### EXCERPTED DATA
------------------------------------

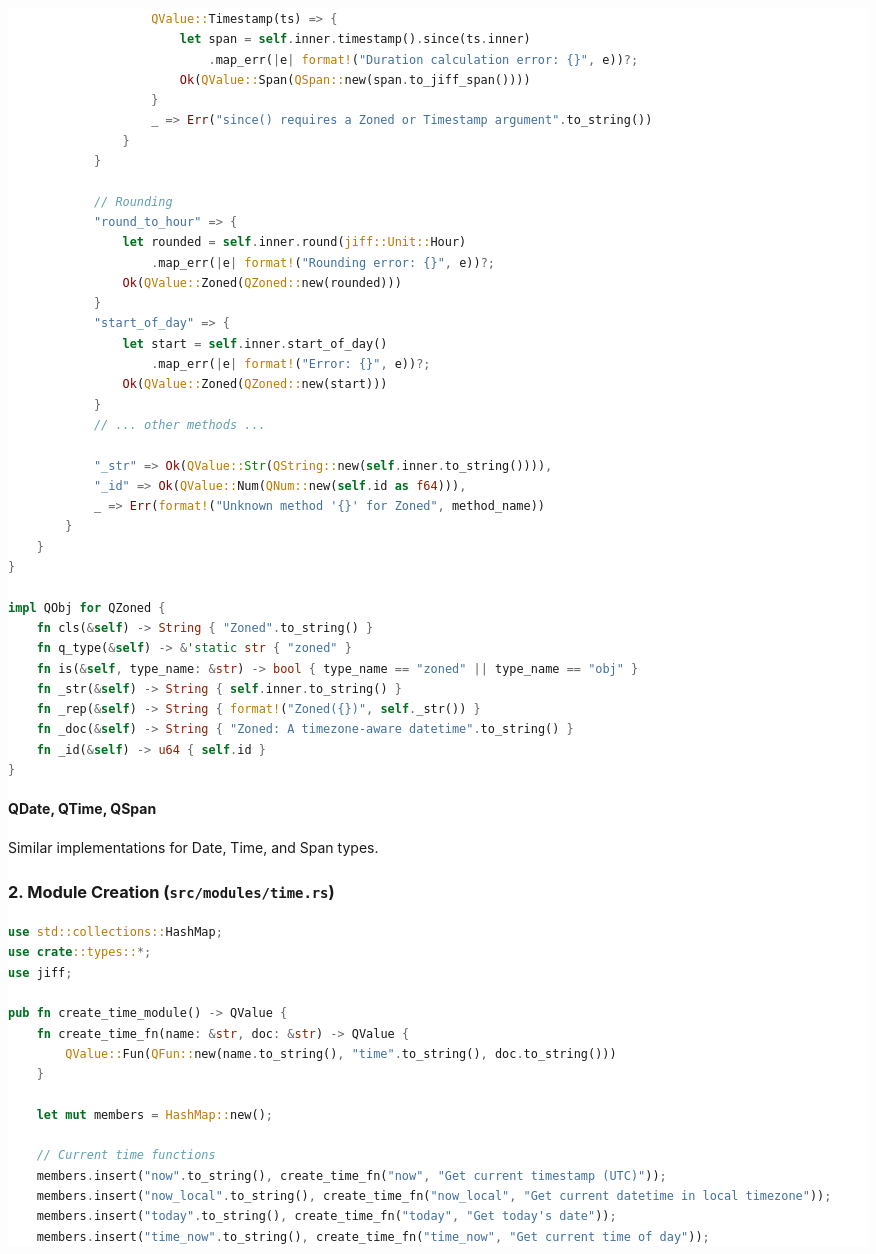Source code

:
 ```rust
                    QValue::Timestamp(ts) => {
                        let span = self.inner.timestamp().since(ts.inner)
                            .map_err(|e| format!("Duration calculation error: {}", e))?;
                        Ok(QValue::Span(QSpan::new(span.to_jiff_span())))
                    }
                    _ => Err("since() requires a Zoned or Timestamp argument".to_string())
                }
            }

            // Rounding
            "round_to_hour" => {
                let rounded = self.inner.round(jiff::Unit::Hour)
                    .map_err(|e| format!("Rounding error: {}", e))?;
                Ok(QValue::Zoned(QZoned::new(rounded)))
            }
            "start_of_day" => {
                let start = self.inner.start_of_day()
                    .map_err(|e| format!("Error: {}", e))?;
                Ok(QValue::Zoned(QZoned::new(start)))
            }
            // ... other methods ...

            "_str" => Ok(QValue::Str(QString::new(self.inner.to_string()))),
            "_id" => Ok(QValue::Num(QNum::new(self.id as f64))),
            _ => Err(format!("Unknown method '{}' for Zoned", method_name))
        }
    }
}

impl QObj for QZoned {
    fn cls(&self) -> String { "Zoned".to_string() }
    fn q_type(&self) -> &'static str { "zoned" }
    fn is(&self, type_name: &str) -> bool { type_name == "zoned" || type_name == "obj" }
    fn _str(&self) -> String { self.inner.to_string() }
    fn _rep(&self) -> String { format!("Zoned({})", self._str()) }
    fn _doc(&self) -> String { "Zoned: A timezone-aware datetime".to_string() }
    fn _id(&self) -> u64 { self.id }
}
```

#### QDate, QTime, QSpan

Similar implementations for Date, Time, and Span types.

### 2. Module Creation (`src/modules/time.rs`)

```rust
use std::collections::HashMap;
use crate::types::*;
use jiff;

pub fn create_time_module() -> QValue {
    fn create_time_fn(name: &str, doc: &str) -> QValue {
        QValue::Fun(QFun::new(name.to_string(), "time".to_string(), doc.to_string()))
    }

    let mut members = HashMap::new();

    // Current time functions
    members.insert("now".to_string(), create_time_fn("now", "Get current timestamp (UTC)"));
    members.insert("now_local".to_string(), create_time_fn("now_local", "Get current datetime in local timezone"));
    members.insert("today".to_string(), create_time_fn("today", "Get today's date"));
    members.insert("time_now".to_string(), create_time_fn("time_now", "Get current time of day"));
```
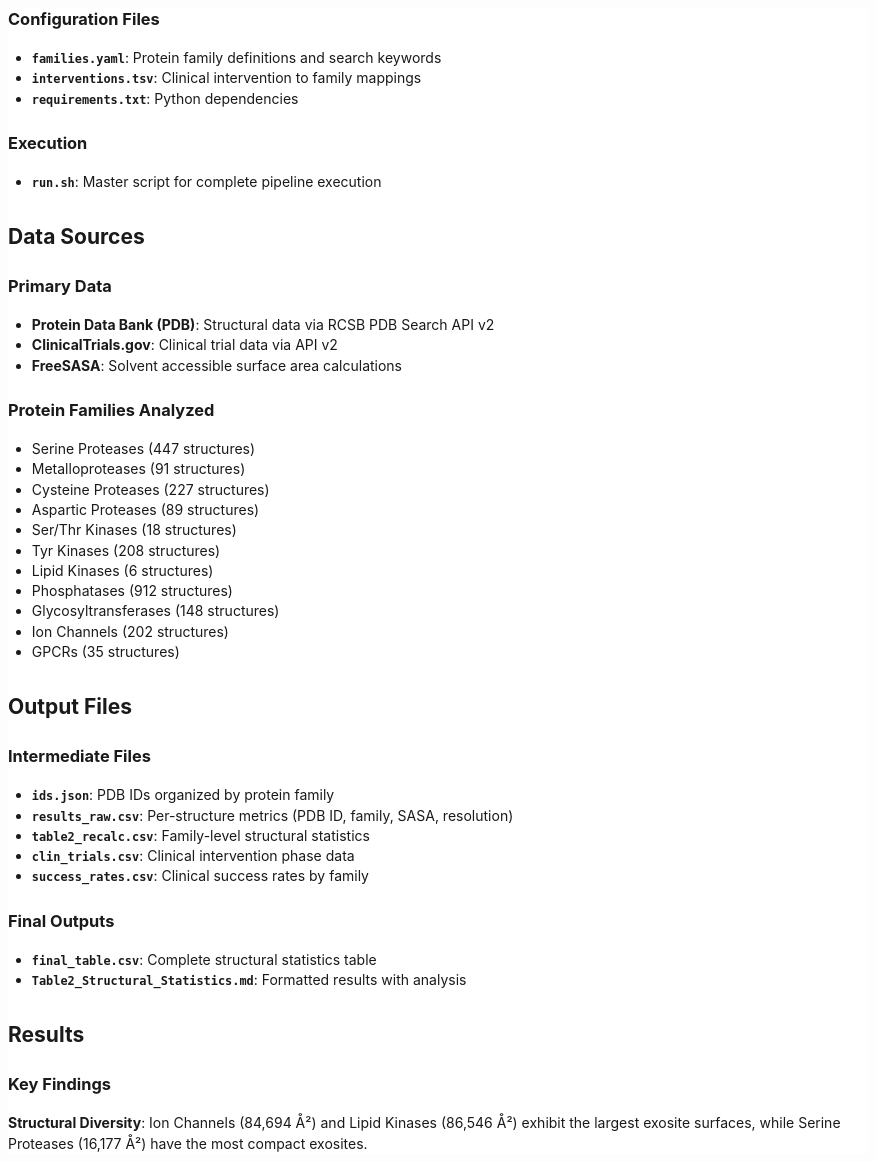 ### Configuration Files

- **`families.yaml`**: Protein family definitions and search keywords
- **`interventions.tsv`**: Clinical intervention to family mappings
- **`requirements.txt`**: Python dependencies

### Execution

- **`run.sh`**: Master script for complete pipeline execution

## Data Sources

### Primary Data
- **Protein Data Bank (PDB)**: Structural data via RCSB PDB Search API v2
- **ClinicalTrials.gov**: Clinical trial data via API v2
- **FreeSASA**: Solvent accessible surface area calculations

### Protein Families Analyzed
- Serine Proteases (447 structures)
- Metalloproteases (91 structures)
- Cysteine Proteases (227 structures)
- Aspartic Proteases (89 structures)
- Ser/Thr Kinases (18 structures)
- Tyr Kinases (208 structures)
- Lipid Kinases (6 structures)
- Phosphatases (912 structures)
- Glycosyltransferases (148 structures)
- Ion Channels (202 structures)
- GPCRs (35 structures)

## Output Files

### Intermediate Files
- **`ids.json`**: PDB IDs organized by protein family
- **`results_raw.csv`**: Per-structure metrics (PDB ID, family, SASA, resolution)
- **`table2_recalc.csv`**: Family-level structural statistics
- **`clin_trials.csv`**: Clinical intervention phase data
- **`success_rates.csv`**: Clinical success rates by family

### Final Outputs
- **`final_table.csv`**: Complete structural statistics table
- **`Table2_Structural_Statistics.md`**: Formatted results with analysis

## Results

### Key Findings

**Structural Diversity**: Ion Channels (84,694 Å²) and Lipid Kinases (86,546 Å²) exhibit the largest exosite surfaces, while Serine Proteases (16,177 Å²) have the most compact exosites.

------------------------------------

### WORK ORDER
Would you print exactly and only the lines of the material above that run from the line with "- Serine Proteases (447 structures)" through the line with "by protein family", both included?

### RESULT OF THE EXERCISE
- Serine Proteases (447 structures)
- Metalloproteases (91 structures)
- Cysteine Proteases (227 structures)
- Aspartic Proteases (89 structures)
- Ser/Thr Kinases (18 structures)
- Tyr Kinases (208 structures)
- Lipid Kinases (6 structures)
- Phosphatases (912 structures)
- Glycosyltransferases (148 structures)
- Ion Channels (202 structures)
- GPCRs (35 structures)

## Output Files

### Intermediate Files
- **`ids.json`**: PDB IDs organized by protein family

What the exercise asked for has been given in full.